**TASK DETAILS:**
The lines to reproduce from the material below are those from the one containing "Datenschutzerklärung" through the one containing "NOS Alive'26 arranca hoje: Consulta os", both included; write them out exactly and add nothing.

──────── GIVEN RECORDS

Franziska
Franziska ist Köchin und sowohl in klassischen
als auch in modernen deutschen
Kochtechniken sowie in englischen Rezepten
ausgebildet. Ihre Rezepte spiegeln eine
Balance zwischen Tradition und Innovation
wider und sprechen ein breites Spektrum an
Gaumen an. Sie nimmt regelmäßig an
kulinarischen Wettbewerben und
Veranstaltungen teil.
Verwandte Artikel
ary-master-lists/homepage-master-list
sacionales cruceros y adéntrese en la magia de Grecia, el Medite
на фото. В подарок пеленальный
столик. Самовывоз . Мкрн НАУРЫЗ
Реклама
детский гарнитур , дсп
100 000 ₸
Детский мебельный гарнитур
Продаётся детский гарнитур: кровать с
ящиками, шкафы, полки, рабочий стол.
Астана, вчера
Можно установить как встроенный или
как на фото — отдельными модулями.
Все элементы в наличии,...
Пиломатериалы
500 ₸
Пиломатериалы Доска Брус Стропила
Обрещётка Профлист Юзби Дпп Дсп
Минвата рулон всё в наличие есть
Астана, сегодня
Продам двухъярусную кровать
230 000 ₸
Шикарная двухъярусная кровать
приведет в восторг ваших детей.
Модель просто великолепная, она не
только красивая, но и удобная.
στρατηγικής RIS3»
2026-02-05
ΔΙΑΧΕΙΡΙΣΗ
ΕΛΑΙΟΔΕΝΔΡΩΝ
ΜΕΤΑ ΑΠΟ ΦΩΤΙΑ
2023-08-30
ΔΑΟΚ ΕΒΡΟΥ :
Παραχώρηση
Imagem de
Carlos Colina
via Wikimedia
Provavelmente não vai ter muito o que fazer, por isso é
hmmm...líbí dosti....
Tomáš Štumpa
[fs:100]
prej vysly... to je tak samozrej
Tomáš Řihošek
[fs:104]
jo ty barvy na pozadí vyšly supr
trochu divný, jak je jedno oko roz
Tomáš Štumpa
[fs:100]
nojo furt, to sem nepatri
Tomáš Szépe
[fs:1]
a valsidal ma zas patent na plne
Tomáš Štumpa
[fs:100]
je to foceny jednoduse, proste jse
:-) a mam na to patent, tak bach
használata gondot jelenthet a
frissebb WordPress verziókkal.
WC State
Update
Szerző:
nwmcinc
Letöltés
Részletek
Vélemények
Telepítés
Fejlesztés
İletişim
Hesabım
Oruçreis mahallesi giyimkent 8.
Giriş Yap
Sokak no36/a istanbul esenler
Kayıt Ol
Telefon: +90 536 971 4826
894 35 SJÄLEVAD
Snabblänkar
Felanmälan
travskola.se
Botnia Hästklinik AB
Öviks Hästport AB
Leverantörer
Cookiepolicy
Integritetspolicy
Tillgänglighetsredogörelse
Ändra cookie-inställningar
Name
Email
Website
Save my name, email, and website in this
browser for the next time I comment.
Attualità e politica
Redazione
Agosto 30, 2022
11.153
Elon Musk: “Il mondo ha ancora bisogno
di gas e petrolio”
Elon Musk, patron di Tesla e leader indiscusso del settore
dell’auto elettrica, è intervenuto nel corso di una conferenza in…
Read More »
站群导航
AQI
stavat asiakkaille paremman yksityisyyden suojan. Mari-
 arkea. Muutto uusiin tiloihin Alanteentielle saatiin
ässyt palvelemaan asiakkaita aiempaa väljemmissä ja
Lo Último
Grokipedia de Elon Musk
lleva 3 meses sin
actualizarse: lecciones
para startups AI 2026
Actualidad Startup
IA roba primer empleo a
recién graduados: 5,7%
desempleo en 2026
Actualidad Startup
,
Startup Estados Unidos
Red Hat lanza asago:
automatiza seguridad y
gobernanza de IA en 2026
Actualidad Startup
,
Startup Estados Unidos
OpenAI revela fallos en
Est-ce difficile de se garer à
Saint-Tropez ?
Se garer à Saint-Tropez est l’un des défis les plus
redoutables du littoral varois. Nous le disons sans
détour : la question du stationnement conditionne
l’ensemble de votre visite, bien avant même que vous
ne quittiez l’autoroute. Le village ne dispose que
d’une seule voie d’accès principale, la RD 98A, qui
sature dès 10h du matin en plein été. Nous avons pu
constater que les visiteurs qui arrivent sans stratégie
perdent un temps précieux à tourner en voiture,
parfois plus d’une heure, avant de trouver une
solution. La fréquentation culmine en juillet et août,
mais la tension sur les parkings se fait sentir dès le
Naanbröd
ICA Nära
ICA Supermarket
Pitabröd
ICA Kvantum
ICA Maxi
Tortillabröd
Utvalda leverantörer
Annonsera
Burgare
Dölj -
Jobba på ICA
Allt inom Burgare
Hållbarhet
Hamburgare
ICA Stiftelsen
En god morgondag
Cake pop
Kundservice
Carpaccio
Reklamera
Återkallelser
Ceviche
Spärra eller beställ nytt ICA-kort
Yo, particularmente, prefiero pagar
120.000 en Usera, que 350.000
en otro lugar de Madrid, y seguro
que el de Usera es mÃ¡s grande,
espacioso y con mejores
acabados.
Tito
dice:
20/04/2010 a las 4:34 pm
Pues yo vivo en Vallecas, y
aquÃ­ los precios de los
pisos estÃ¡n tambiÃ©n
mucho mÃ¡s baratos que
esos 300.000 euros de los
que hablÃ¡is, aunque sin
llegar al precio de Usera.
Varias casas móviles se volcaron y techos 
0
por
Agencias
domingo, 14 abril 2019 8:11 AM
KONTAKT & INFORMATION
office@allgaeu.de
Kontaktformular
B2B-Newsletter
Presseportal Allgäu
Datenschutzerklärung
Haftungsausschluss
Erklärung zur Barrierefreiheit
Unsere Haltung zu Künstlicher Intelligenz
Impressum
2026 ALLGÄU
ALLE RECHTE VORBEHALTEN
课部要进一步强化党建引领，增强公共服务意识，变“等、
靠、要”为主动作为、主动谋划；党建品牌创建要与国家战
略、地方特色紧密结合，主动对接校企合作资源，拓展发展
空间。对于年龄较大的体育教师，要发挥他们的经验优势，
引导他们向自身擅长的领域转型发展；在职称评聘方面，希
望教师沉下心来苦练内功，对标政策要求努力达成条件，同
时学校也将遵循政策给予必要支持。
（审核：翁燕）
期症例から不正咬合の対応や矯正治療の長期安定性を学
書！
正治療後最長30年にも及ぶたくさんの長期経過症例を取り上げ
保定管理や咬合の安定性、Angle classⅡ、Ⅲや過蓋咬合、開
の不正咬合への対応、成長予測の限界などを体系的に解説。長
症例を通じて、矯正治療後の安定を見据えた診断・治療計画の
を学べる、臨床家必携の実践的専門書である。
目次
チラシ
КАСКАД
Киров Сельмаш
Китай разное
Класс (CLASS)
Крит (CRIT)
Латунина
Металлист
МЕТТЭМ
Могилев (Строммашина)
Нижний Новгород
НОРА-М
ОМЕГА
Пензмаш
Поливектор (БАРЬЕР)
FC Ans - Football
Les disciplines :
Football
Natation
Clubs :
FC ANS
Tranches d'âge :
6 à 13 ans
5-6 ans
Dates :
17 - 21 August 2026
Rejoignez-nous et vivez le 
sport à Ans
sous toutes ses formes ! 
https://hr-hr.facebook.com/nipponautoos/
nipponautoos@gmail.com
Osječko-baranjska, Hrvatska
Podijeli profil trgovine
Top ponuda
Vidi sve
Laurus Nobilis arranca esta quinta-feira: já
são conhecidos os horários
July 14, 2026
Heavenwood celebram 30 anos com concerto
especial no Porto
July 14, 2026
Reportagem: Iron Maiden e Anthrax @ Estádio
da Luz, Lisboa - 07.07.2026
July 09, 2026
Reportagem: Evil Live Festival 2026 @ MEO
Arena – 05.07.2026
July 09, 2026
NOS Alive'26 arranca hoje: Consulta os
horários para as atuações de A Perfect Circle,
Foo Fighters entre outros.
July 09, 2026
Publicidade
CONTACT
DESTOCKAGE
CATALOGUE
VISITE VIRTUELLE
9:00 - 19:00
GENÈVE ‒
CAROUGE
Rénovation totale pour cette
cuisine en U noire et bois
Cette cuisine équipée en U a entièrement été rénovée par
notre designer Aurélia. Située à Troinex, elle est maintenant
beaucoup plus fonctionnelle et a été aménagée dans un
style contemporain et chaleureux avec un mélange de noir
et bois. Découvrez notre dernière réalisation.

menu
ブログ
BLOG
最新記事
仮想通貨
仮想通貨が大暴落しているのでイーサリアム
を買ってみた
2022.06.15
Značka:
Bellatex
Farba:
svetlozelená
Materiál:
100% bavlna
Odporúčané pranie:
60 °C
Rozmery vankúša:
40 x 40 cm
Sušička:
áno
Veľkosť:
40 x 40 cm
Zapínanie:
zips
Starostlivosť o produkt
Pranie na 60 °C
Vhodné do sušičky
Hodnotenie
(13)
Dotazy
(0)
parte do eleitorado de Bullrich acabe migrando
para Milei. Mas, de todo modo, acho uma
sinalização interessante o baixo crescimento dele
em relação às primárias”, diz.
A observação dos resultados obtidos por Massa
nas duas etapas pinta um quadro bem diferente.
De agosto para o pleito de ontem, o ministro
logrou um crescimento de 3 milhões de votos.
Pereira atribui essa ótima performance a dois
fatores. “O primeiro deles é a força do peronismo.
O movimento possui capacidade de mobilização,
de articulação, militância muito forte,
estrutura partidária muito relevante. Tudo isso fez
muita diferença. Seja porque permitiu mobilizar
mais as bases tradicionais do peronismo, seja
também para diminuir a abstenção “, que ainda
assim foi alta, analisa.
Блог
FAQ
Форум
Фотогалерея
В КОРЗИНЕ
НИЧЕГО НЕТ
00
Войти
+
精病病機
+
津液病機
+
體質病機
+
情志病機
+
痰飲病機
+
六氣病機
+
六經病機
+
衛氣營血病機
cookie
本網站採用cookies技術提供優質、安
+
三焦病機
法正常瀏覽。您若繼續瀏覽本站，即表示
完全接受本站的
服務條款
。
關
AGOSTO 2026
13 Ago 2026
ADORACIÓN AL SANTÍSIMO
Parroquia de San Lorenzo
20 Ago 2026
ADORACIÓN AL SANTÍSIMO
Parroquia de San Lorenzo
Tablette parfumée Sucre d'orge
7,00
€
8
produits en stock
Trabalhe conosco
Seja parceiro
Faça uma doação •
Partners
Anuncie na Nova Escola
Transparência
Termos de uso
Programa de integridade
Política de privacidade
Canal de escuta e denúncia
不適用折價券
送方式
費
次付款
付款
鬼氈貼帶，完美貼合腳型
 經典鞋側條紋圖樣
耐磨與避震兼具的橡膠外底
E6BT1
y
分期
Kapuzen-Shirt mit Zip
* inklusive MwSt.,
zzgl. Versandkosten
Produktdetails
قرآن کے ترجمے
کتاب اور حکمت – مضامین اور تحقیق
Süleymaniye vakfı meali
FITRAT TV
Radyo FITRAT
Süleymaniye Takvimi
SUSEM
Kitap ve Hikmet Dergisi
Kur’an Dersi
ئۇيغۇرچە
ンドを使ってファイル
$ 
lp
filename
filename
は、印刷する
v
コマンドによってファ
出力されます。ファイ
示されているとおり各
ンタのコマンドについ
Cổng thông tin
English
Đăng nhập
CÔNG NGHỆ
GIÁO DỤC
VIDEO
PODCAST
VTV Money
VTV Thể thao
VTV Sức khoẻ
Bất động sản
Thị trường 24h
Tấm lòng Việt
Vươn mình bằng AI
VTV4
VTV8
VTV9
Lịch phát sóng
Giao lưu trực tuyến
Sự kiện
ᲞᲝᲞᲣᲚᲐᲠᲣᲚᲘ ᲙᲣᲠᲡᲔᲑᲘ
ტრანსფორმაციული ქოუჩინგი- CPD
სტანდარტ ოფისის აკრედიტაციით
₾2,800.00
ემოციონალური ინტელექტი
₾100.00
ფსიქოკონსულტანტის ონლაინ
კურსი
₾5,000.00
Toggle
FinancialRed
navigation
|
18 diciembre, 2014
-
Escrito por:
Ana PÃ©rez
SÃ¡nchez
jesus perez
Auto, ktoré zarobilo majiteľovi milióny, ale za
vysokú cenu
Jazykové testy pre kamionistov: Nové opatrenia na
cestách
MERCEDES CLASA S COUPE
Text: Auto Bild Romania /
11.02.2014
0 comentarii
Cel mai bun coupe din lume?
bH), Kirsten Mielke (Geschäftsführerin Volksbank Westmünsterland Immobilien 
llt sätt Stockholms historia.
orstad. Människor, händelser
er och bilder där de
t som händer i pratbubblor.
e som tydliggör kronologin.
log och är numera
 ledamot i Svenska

────────────────

**EXPECTED ANSWER:**
Datenschutzerklärung
Haftungsausschluss
Erklärung zur Barrierefreiheit
Unsere Haltung zu Künstlicher Intelligenz
Impressum
2026 ALLGÄU
ALLE RECHTE VORBEHALTEN
课部要进一步强化党建引领，增强公共服务意识，变“等、
靠、要”为主动作为、主动谋划；党建品牌创建要与国家战
略、地方特色紧密结合，主动对接校企合作资源，拓展发展
空间。对于年龄较大的体育教师，要发挥他们的经验优势，
引导他们向自身擅长的领域转型发展；在职称评聘方面，希
望教师沉下心来苦练内功，对标政策要求努力达成条件，同
时学校也将遵循政策给予必要支持。
（审核：翁燕）
期症例から不正咬合の対応や矯正治療の長期安定性を学
書！
正治療後最長30年にも及ぶたくさんの長期経過症例を取り上げ
保定管理や咬合の安定性、Angle classⅡ、Ⅲや過蓋咬合、開
の不正咬合への対応、成長予測の限界などを体系的に解説。長
症例を通じて、矯正治療後の安定を見据えた診断・治療計画の
を学べる、臨床家必携の実践的専門書である。
目次
チラシ
КАСКАД
Киров Сельмаш
Китай разное
Класс (CLASS)
Крит (CRIT)
Латунина
Металлист
МЕТТЭМ
Могилев (Строммашина)
Нижний Новгород
НОРА-М
ОМЕГА
Пензмаш
Поливектор (БАРЬЕР)
FC Ans - Football
Les disciplines :
Football
Natation
Clubs :
FC ANS
Tranches d'âge :
6 à 13 ans
5-6 ans
Dates :
17 - 21 August 2026
Rejoignez-nous et vivez le 
sport à Ans
sous toutes ses formes ! 
https://hr-hr.facebook.com/nipponautoos/
nipponautoos@gmail.com
Osječko-baranjska, Hrvatska
Podijeli profil trgovine
Top ponuda
Vidi sve
Laurus Nobilis arranca esta quinta-feira: já
são conhecidos os horários
July 14, 2026
Heavenwood celebram 30 anos com concerto
especial no Porto
July 14, 2026
Reportagem: Iron Maiden e Anthrax @ Estádio
da Luz, Lisboa - 07.07.2026
July 09, 2026
Reportagem: Evil Live Festival 2026 @ MEO
Arena – 05.07.2026
July 09, 2026
NOS Alive'26 arranca hoje: Consulta os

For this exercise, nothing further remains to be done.